The other two coffins which were  put down on the left side of the chamber were of simple design - rectangular boxes made of pine boards, with vaulted lids and ending with upwards projecting boards at the small sides. They were less than 1.90 m in length and unpainted. 
The burials in the coffins were as poor as the coffins themselves. In coffin III two young women and 2 small children had been buried whereby one child had been wrapped together with one of the women. Coffin IV contained the bandaged skeletons of another woman and an infant child. The bodies of the deceased had been treated with even less care than that of Ramose, obviously without further treatment they had been wrapped in shrouds and had been bandaged.
Little of interest was discovered on the persons, mostly bracelets of beads made of  different materials (faience, glass, stone, silver), as well as scarabs which were worn as a rings. Some of the scarabs were of good quality, among them one with name and title of Hatschepsut as a royal wife and another, with name and title of her mother, the "Great Royal Wife (of Thutmosis I), Ahmose".
Neither the coffins nor the burial objects contained the names of the deceased. Hence, not only the identity of these three women and three children but also their relation with the household and with the family of Senenmut remains unsolved. The fact that they were buried together but also the burial objects with the royal names, prove that these persons had been contemporaries of Ramose and Hatnefret (and Senenmut). These are not intrusive burials, particularly as also the location of the tomb has excluded later burials.

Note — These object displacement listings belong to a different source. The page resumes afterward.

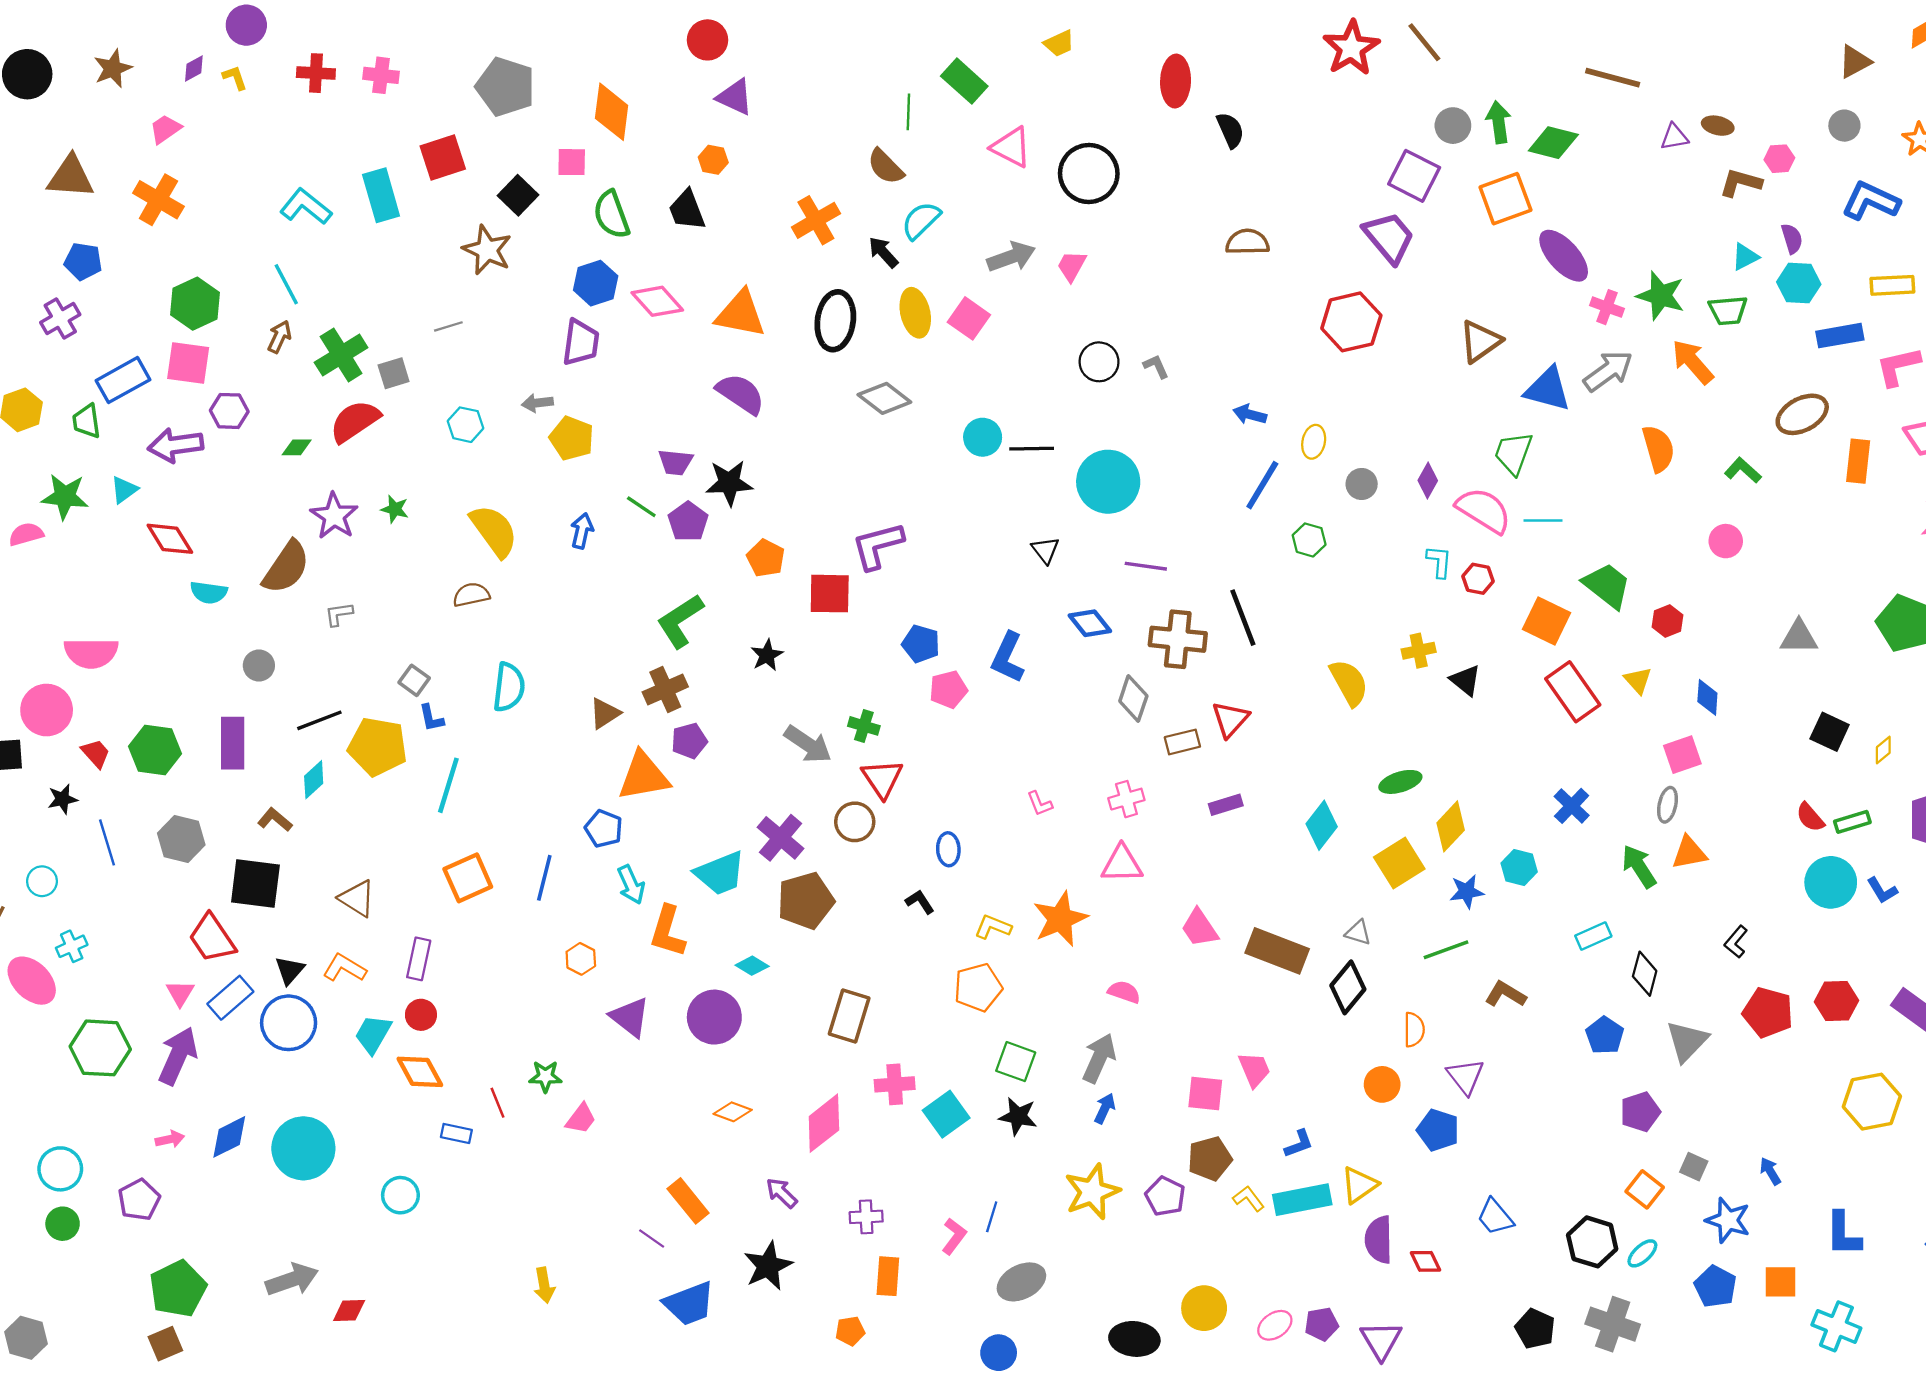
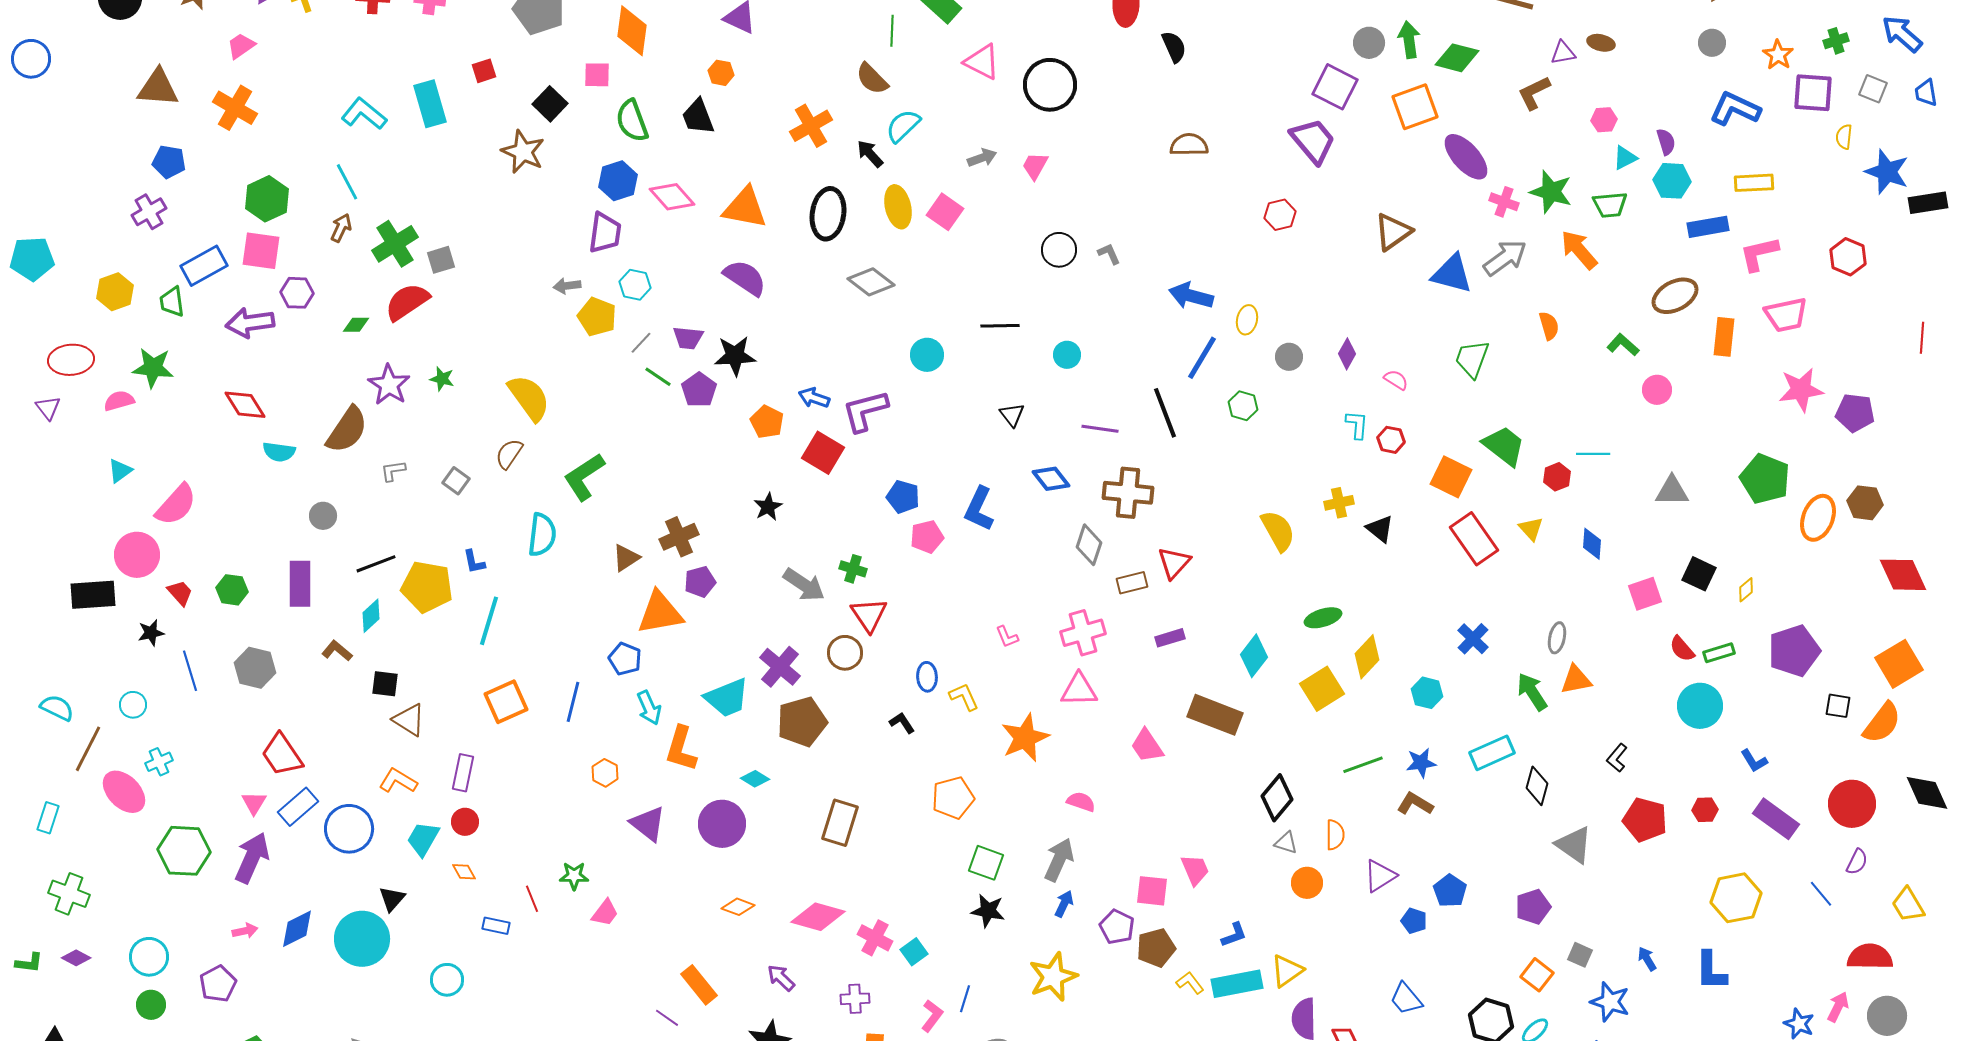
red square: (443, 158) -> (484, 71), size x0.6
pink hexagon: (1779, 159) -> (1604, 120), moved
brown L-shape: (1741, 183) -> (1534, 93), moved, turned -42
gray arrow: (1011, 257) -> (982, 158), size x0.7
red hexagon: (1351, 322) -> (1280, 215), size x0.6
gray line: (448, 326) -> (641, 343), moved, turned -30
blue arrow: (1250, 414) -> (1191, 296), size x1.5
cyan hexagon: (466, 425) -> (635, 285), moved
cyan circle: (983, 437) -> (927, 355), moved
orange semicircle: (1658, 449) -> (1549, 326), size x0.7
green trapezoid: (1513, 453) -> (1472, 359), moved
cyan circle: (1108, 482) -> (1067, 355), size x0.5
cyan triangle: (124, 490) -> (120, 471), moved
pink semicircle: (1484, 510) -> (1396, 380), size x0.5
cyan line: (1543, 521) -> (1593, 454), moved
blue arrow: (582, 531) -> (814, 398), moved, turned -84
pink circle: (1726, 541) -> (1657, 390), moved
red square: (830, 594) -> (823, 453), turned 30
brown semicircle: (471, 595) -> (509, 454), turned -44
black line: (1243, 618) -> (1165, 413), moved
green L-shape: (680, 621) -> (584, 477), moved
pink semicircle: (91, 653) -> (176, 505), turned -48
gray square: (414, 680) -> (456, 481), moved
green hexagon: (155, 750) -> (232, 590), size x0.7
pink square: (1682, 755) -> (1645, 594), moved
pink cross: (1126, 799) -> (1083, 633), size x1.4
black square: (255, 884) -> (385, 684), moved, size x0.6
blue L-shape: (1882, 890) -> (1754, 761), moved
blue star: (1467, 892) -> (1421, 763), moved
yellow L-shape: (993, 927) -> (964, 697), moved, turned 44
gray triangle: (1358, 933) -> (1286, 843), moved
cyan rectangle: (1593, 936) -> (1492, 753), size x1.4
brown rectangle: (1277, 951) -> (1215, 715), moved
black triangle: (290, 970) -> (392, 899), moved
red hexagon: (1836, 1001) -> (1705, 810), size x0.7
blue pentagon: (1605, 1035) -> (1450, 891), moved
gray triangle: (1687, 1041) -> (1574, 845), turned -39
orange diamond: (420, 1072) -> (464, 872), size x0.6
purple triangle: (1465, 1076) -> (1380, 876), turned 36
pink cross: (895, 1084) -> (875, 938), moved, turned 32
cyan square: (946, 1114) -> (914, 952), moved, size x0.7
pink diamond: (824, 1123) -> (818, 917), turned 54
blue pentagon: (1438, 1130) -> (1414, 921), moved, size x0.7
purple pentagon: (1165, 1196) -> (1117, 927), moved
blue L-shape: (1843, 1234) -> (1711, 971), moved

It appears extraordinary that so many persons of a family or a group have had died possibly at the same time, so that they could be buried together.

Note of the author:
Hayes made in the cited publication (BMMA, 1937) the following statement about Ramose: "He was therefore a commoner, probably a peasant, for at this time anyone engaged in the learned professions or associated with the state or religious administration could always summon up a title of some sort ...."
This statement of Hayes probably reflects the "American Dream" but it seems rather unlikely that the Ramose had been a peasant. If one compares the burial of the parents of Senenmut with those of contemporaries (e.g. the family of Neferkhaut, Satnem and Ibentina), one must draw on the basis of comparable tombs and burial objects the conclusion that Ramose certainly had not been a significant figures at the royal court or its milieu, but rather had been a lower official or craftsman.